TOURNAI

Le Tournai d’avant: l’industriel Desobry fut aussi un héros en 14-18

Qui ne connaît la firme Desobry et ses biscuits? Mais un autre volet de la vie de son fondateur, Léon Desobry, est bien moins connu.

Né à Houthem le 10 février 1897 (décédé en 1973), il abandonne ses études à 17 ans et s’engage dans l’armée afin d’y rejoindre ses deux frères plus âgés. Interprète auprès des troupes anglaises, cette sinécure ne lui plaît pas. Il réussit finalement à se faire envoyer à Fécamp afin de suivre une formation de combat à l’arme blanche.

Il s’y distingue, est nommé sergent. Mais sa volonté est de rejoindre le front, il y parvient au prix de son grade. Caporal, il est versé au 23e de Ligne et y retrouve ses deux frères.

Jeune, vif, sans peur, il se signale dans cette atroce guerre des tranchées par quelques hauts faits qui démontrent sa bravoure. Ainsi, lors de l’attaque d’un bunker et alors que son bataillon est cloué au sol, il grimpe sur l’ouvrage, y jette une grenade dans la cheminée d’aération.

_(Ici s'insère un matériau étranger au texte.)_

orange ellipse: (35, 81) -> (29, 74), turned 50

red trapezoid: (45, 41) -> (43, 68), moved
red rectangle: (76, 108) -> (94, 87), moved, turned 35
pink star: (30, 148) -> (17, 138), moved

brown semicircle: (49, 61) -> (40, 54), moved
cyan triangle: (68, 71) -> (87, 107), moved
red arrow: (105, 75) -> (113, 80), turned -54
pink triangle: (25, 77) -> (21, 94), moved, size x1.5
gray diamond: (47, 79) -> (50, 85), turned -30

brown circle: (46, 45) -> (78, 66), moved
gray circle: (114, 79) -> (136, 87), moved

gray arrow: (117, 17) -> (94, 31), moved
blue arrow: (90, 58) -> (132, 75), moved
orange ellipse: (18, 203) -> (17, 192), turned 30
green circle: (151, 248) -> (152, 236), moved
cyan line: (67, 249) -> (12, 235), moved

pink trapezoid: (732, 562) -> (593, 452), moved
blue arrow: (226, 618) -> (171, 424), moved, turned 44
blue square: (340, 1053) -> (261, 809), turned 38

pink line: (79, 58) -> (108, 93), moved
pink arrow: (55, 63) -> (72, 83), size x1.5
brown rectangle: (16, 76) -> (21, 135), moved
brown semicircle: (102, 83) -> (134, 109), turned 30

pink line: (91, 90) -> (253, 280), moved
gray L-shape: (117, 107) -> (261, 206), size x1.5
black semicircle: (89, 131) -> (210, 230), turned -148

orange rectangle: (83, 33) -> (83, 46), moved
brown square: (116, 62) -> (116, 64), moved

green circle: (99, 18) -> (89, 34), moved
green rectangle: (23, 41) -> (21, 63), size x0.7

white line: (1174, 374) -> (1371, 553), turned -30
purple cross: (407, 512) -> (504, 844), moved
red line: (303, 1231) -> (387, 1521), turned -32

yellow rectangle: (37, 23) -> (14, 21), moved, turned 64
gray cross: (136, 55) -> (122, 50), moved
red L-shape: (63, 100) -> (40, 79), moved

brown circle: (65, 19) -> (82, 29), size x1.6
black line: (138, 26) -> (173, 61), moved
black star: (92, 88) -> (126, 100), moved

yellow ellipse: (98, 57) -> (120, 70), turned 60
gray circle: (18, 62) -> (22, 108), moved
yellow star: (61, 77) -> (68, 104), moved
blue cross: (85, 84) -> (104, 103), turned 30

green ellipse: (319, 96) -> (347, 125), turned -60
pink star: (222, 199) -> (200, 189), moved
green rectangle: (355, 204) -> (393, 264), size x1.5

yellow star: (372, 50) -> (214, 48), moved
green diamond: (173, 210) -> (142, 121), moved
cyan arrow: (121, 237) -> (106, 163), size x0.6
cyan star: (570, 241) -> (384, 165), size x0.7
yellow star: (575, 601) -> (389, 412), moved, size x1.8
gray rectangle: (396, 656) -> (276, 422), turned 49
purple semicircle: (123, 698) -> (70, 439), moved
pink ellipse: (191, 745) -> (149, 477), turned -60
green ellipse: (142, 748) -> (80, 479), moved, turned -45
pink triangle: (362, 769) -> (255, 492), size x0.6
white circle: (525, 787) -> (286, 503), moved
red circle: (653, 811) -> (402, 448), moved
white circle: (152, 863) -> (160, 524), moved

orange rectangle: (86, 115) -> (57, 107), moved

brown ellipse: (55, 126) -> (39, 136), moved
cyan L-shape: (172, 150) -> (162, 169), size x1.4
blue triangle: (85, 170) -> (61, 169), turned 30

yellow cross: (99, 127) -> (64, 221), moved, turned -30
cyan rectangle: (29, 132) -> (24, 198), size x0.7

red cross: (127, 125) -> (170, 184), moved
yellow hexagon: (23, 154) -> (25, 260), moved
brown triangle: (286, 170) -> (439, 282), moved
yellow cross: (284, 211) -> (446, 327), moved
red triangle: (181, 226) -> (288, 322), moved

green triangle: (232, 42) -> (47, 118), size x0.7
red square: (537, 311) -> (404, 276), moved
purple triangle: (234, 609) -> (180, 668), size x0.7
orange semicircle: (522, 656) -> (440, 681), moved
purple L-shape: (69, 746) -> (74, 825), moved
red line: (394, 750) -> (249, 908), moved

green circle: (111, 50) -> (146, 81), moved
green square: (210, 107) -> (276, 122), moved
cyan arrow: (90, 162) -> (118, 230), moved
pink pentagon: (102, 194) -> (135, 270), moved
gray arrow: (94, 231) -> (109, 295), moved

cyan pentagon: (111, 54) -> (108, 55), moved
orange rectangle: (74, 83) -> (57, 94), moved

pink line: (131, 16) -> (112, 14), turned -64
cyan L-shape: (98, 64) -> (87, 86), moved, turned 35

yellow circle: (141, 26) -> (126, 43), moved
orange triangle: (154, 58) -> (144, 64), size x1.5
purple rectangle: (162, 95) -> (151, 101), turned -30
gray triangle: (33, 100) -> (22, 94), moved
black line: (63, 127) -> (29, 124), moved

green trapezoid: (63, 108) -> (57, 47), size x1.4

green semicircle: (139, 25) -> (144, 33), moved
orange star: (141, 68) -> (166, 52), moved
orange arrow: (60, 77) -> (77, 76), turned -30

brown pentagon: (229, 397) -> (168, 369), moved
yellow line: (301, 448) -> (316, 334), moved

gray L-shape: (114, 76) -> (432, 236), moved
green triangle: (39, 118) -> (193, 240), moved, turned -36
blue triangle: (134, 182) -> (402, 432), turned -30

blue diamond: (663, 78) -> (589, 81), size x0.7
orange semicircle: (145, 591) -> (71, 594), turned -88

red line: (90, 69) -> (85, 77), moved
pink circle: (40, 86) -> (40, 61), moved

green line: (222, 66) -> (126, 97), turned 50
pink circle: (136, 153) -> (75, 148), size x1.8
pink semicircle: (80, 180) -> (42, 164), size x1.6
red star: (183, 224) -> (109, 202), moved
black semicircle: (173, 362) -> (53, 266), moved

Patrouilles en camouflage afin de repérer l’ennemi, combats en corps en corps afin de ramener en ses lignes un soldat allemand vivant, ce qui lui valut de perdre deux doigts, il multiplie les exploits.

Fin septembre 1918, il participe à l’offensive ultime, celle de la reconquête. Lors d’un assaut, touché de quatre balles de mitrailleuse, jugé irrécupérable par les brancardiers, il ne doit qu’à ses frères qui le cherchent, D’hôpital de campagne à celui de l’Océan de La Panne où il est soigné parla Reine Élisabeth, il guérit. La balle qui devait traverser son cœur fut déviée par son portefeuille.

Deux ans plus tard, il retrouve la vie civile et un poste de professeur d’anglais au collège Cardinal Mercier à Bruxelles. Mais Léon Desobry a d’autres ambitions et se lance dans le biscuit. Mais cela, c’est une autre histoire.